▸ Given data:
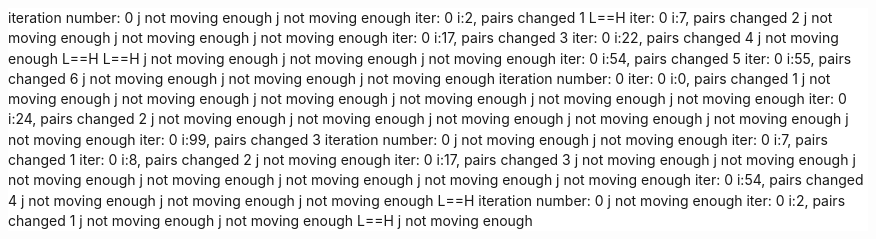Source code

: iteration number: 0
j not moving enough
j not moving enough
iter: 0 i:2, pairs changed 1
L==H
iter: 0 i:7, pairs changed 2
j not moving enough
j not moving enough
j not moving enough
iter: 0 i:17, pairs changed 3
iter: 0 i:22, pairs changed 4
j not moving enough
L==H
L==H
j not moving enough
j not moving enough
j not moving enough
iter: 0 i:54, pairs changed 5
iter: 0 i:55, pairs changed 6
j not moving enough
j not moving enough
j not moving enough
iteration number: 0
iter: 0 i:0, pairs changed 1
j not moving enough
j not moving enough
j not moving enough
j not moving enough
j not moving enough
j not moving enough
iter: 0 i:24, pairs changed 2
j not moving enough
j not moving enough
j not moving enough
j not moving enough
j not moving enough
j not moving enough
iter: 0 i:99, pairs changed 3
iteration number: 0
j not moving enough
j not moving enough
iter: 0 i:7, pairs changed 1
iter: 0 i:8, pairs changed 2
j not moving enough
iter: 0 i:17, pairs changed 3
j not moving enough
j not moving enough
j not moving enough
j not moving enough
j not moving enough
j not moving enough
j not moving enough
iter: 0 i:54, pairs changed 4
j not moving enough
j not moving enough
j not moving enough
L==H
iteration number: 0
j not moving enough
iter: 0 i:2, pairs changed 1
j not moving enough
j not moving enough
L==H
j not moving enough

▸ Task requirements:
Without the pictures, return all the records precisely as they stand.

▸ Written response:
Source code

: iteration number: 0
j not moving enough
j not moving enough
iter: 0 i:2, pairs changed 1
L==H
iter: 0 i:7, pairs changed 2
j not moving enough
j not moving enough
j not moving enough
iter: 0 i:17, pairs changed 3
iter: 0 i:22, pairs changed 4
j not moving enough
L==H
L==H
j not moving enough
j not moving enough
j not moving enough
iter: 0 i:54, pairs changed 5
iter: 0 i:55, pairs changed 6
j not moving enough
j not moving enough
j not moving enough
iteration number: 0
iter: 0 i:0, pairs changed 1
j not moving enough
j not moving enough
j not moving enough
j not moving enough
j not moving enough
j not moving enough
iter: 0 i:24, pairs changed 2
j not moving enough
j not moving enough
j not moving enough
j not moving enough
j not moving enough
j not moving enough
iter: 0 i:99, pairs changed 3
iteration number: 0
j not moving enough
j not moving enough
iter: 0 i:7, pairs changed 1
iter: 0 i:8, pairs changed 2
j not moving enough
iter: 0 i:17, pairs changed 3
j not moving enough
j not moving enough
j not moving enough
j not moving enough
j not moving enough
j not moving enough
j not moving enough
iter: 0 i:54, pairs changed 4
j not moving enough
j not moving enough
j not moving enough
L==H
iteration number: 0
j not moving enough
iter: 0 i:2, pairs changed 1
j not moving enough
j not moving enough
L==H
j not moving enough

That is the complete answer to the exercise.